To help the collective memory stay strong, naras perform lightweight periodic syncing:

Schedule:

  • Every ~30 minutes (±5min random jitter)
  • Query 1-2 random online neighbors

Query focus:

{
"services": ["observation"],
"since_time": "<24 hours ago>",
"max_events": 100,
"min_importance": 2
}

Why needed:

  • Event persistence (critical events survive even if some naras drop them)
  • Gradual propagation (events spread organically)
  • Personality compensation (high-chill naras catch up)
  • Network healing (partitioned nodes eventually converge)

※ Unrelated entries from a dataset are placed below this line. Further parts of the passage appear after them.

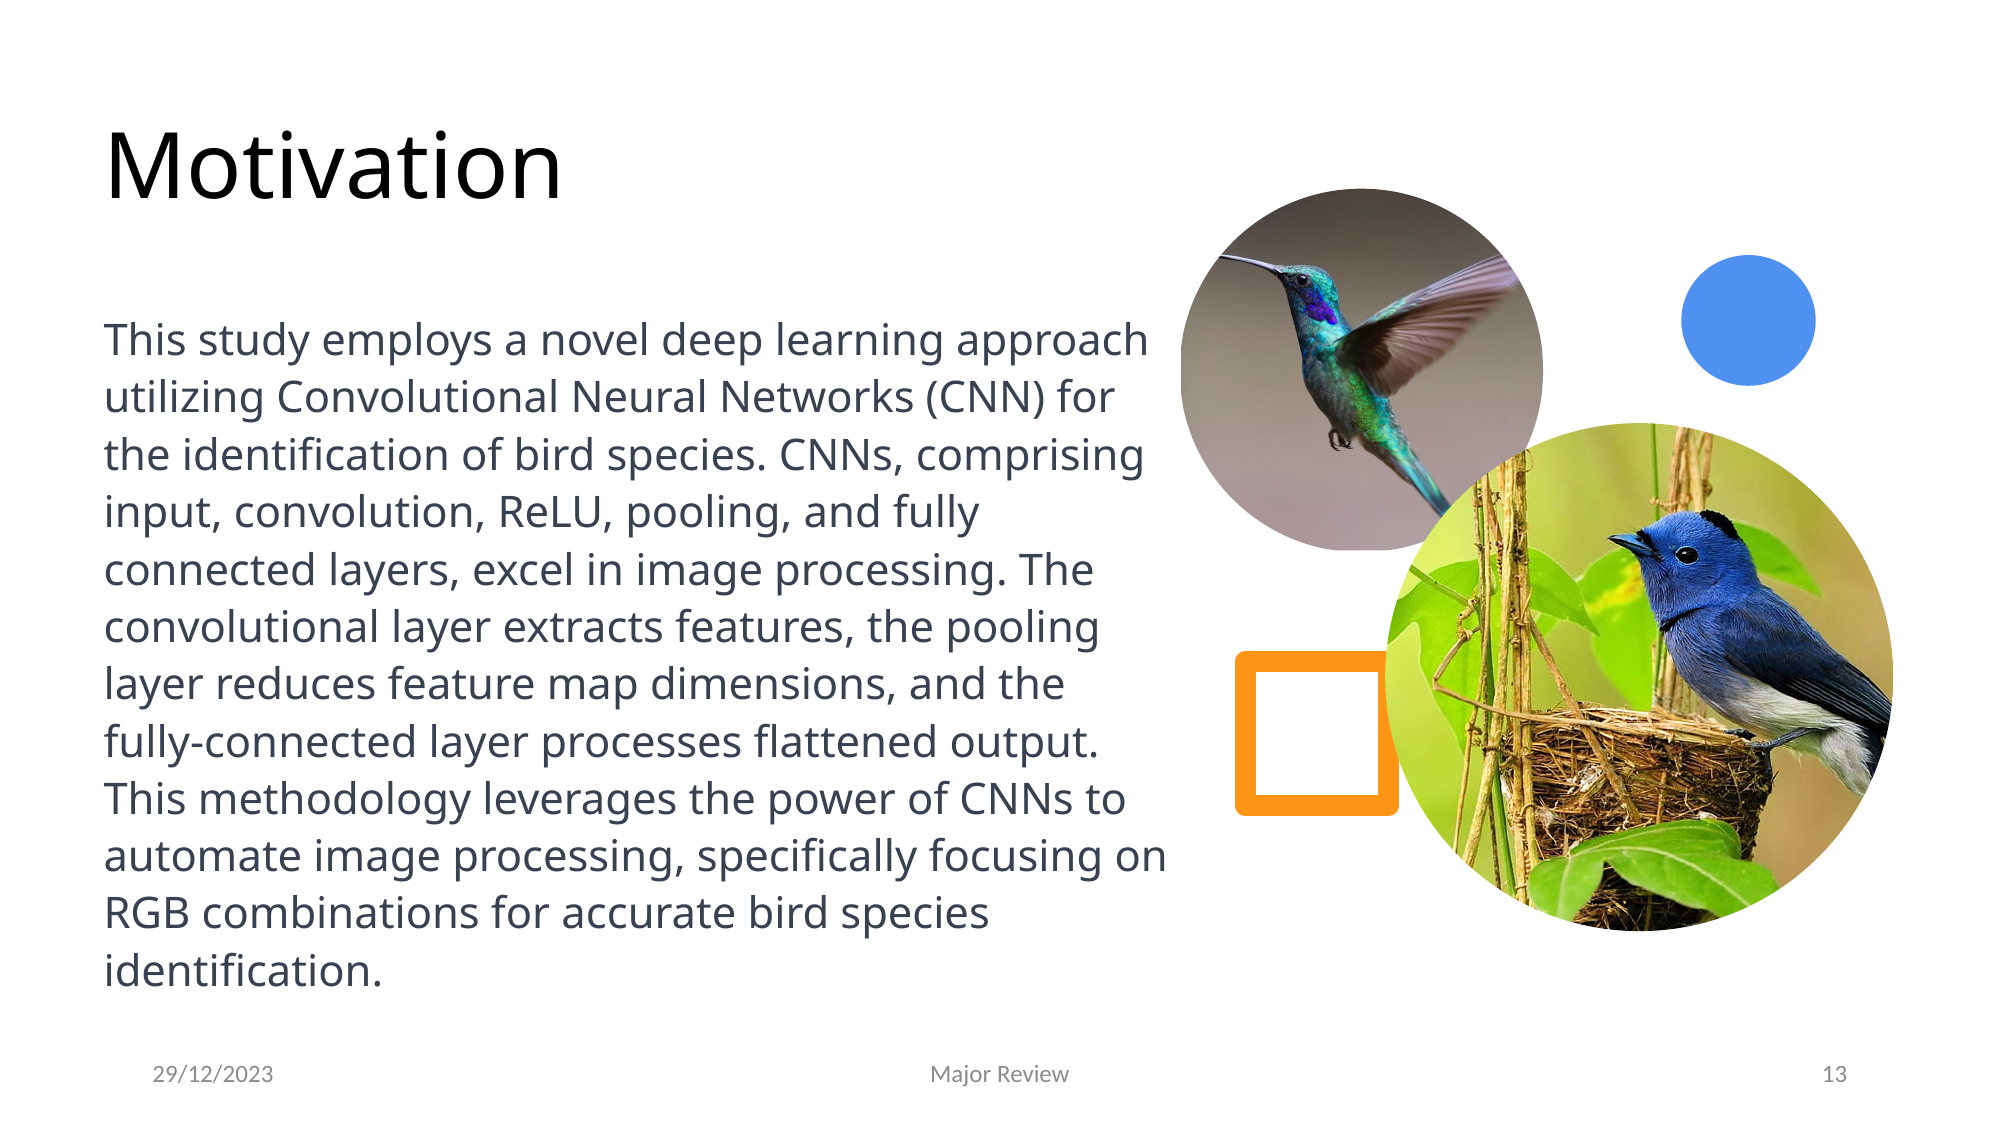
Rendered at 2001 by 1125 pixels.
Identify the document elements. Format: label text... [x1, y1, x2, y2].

list This study employs a novel deep learning approach utilizing Convolutional Neural Networks (CNN) for the identification of bird species. CNNs, comprising input, convolution, ReLU, pooling, and fully connected layers, excel in image processing. The convolutional layer extracts features, the pooling layer reduces feature map dimensions, and the fully-connected layer processes flattened output. This methodology leverages the power of CNNs to automate image processing, specifically focusing on RGB combinations for accurate bird species identification. [88, 299, 1189, 1014]
picture [1181, 188, 1894, 932]
footer Major Review [662, 1042, 1338, 1103]
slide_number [137, 1042, 588, 1103]
slide_number 13 [1412, 1042, 1863, 1103]
title Motivation [88, 59, 1041, 278]
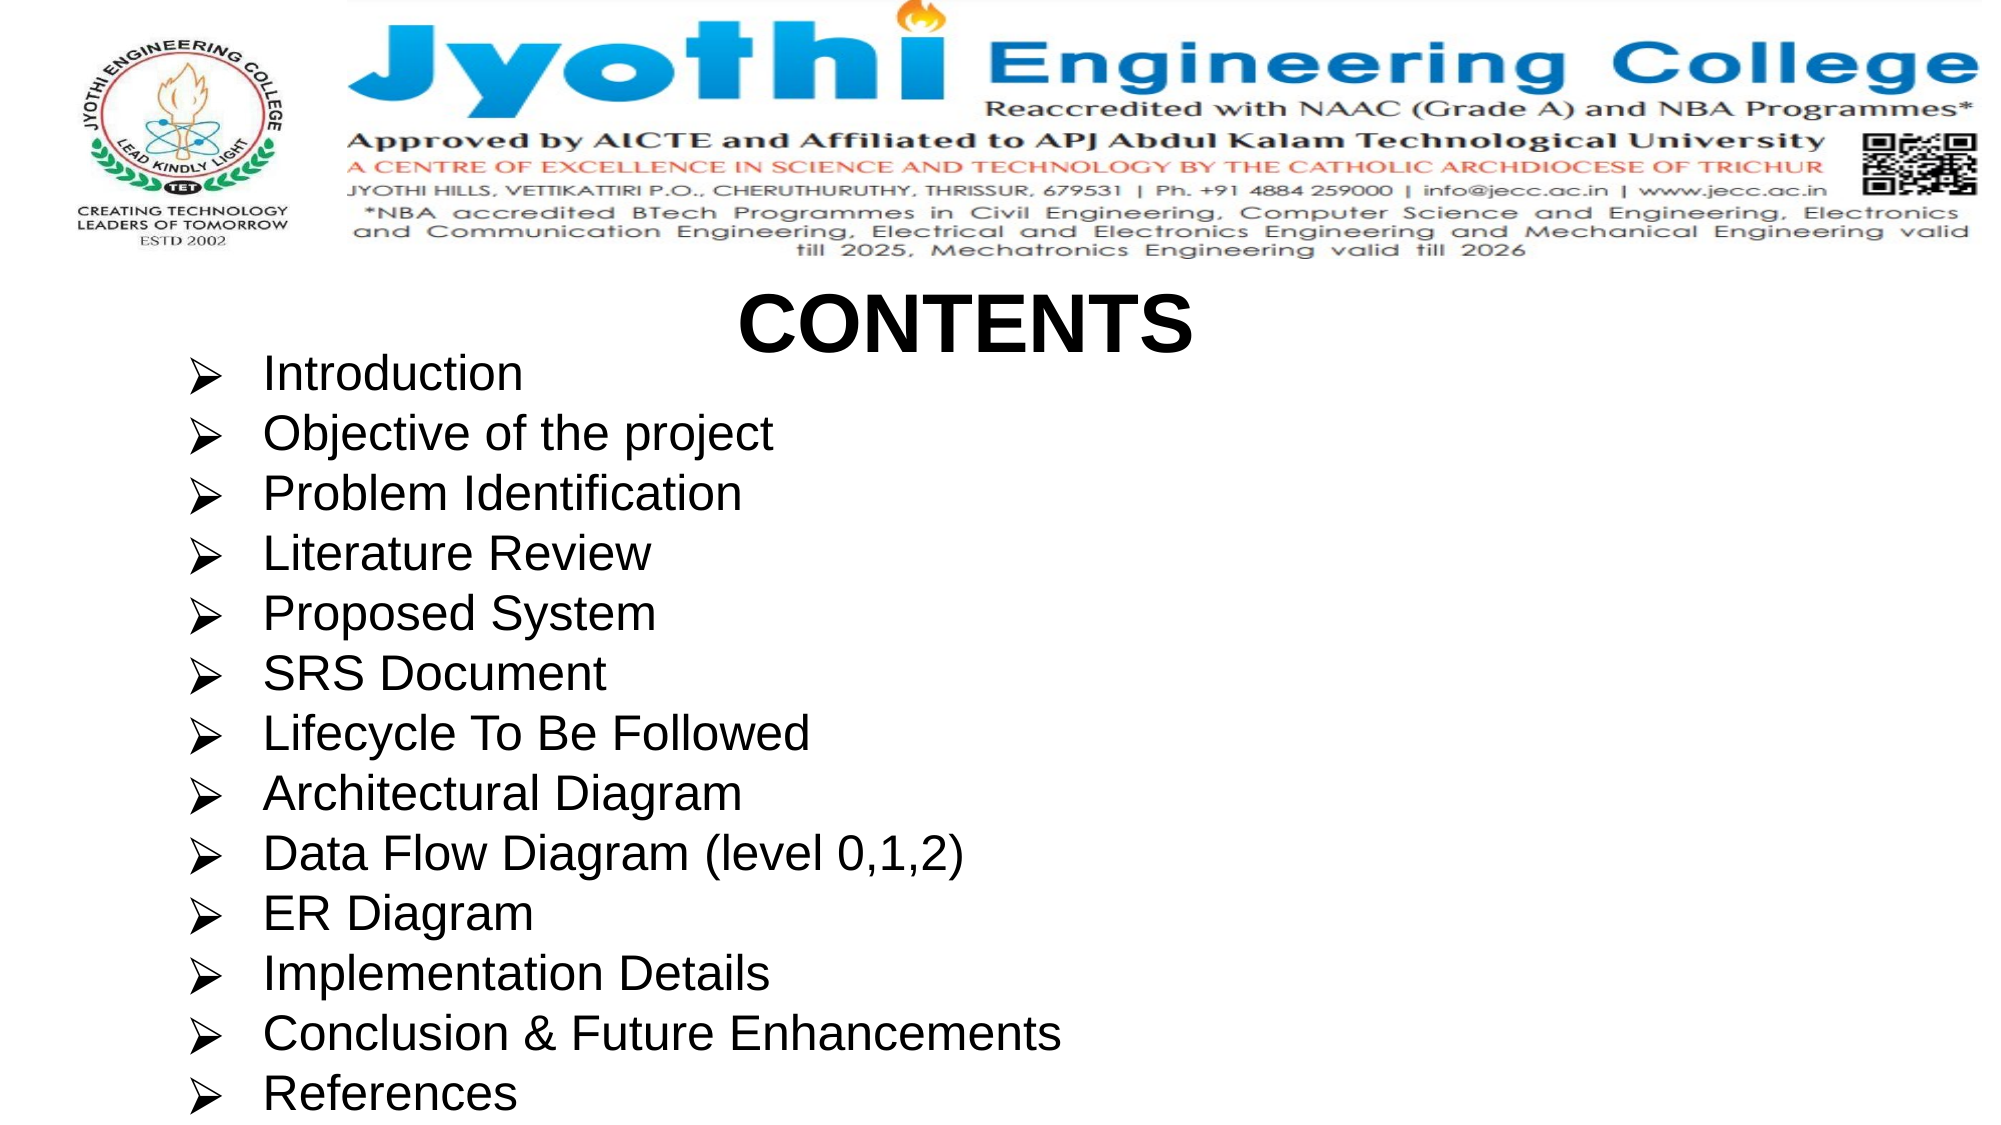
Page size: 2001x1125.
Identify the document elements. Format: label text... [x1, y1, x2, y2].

title CONTENTS [735, 266, 1198, 457]
text_box Introduction Objective of the project Problem Identification Literature Review Proposed System SRS Document Lifecycle To Be Followed Architectural Diagram Data Flow Diagram (level 0,1,2) ER Diagram Implementation Details Conclusion & Future Enhancements References [185, 338, 1066, 1121]
picture [347, 0, 1982, 259]
picture [75, 33, 290, 255]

Uses trimmed mean to calculate robust consensus from observation events:

  1. Query events: Get all observation events about subject from SyncLedger
  2. Collect values: Extract reported values (StartTime, Restarts, etc.) from each observer
  3. Filter outliers: Remove values outside [median×0.2, median×5.0] range
  4. Calculate average: Average remaining values (naturally weighted by frequency)
    • If 5 observers report “270” and 2 report “271”, the average weights toward 270
    • Single-observer fallback: Use max value if only one observer reporting
  5. Log quality metrics:
    • Agreement % - how many observers agree on most common value
    • Std deviation - spread of opinions (low = tight consensus, high = noisy)
    • Outliers removed - which values were filtered as suspicious

Result: Distributed consensus on StartTime, Restarts, LastRestart without centralized broadcast.

Key insight: Large discrepancies indicate bugs (false MISSING detections, backfill failures) rather than natural variance.

  • sync.go - ObservationEventPayload struct, anti-abuse logic
  • observations.go - Event emission, consensus formation, NaraObservation struct
  • attestation.go - Attestation type for signed claims (checkpoint voting)
  • checkpoint_types.go - CheckpointEventPayload struct
  • checkpoint_service.go - Checkpoint consensus and MQTT voting
  • network.go - Background sync, backfill mechanism
  • nara.go - NaraStatus (will remove Observations map in v1.0.0)
T=0: lisa restarts (actual restart #1137)
T=1: bart observes via newspaper
- Creates restart event: {Observer: bart, Subject: lisa, RestartNum: 1137}
- Adds to local ledger
- Broadcasts via MQTT
T=2: nelly receives event
- Adds to local ledger (unless filtered by personality)
T=5: jojo boots (new node)
- Requests sync from bart
- Gets restart event in response
- Now knows lisa has 1137 restarts
T=30min: alice does background sync
- Queries random neighbor (nelly)
- Gets restart event about lisa
- Fills in gap from when she wasn't listening
T=3h: Consensus runs on all nodes
- Each reads observation events about lisa
- Weighted clustering: most agree on 1137 restarts
- Consensus: lisa.Restarts = 1137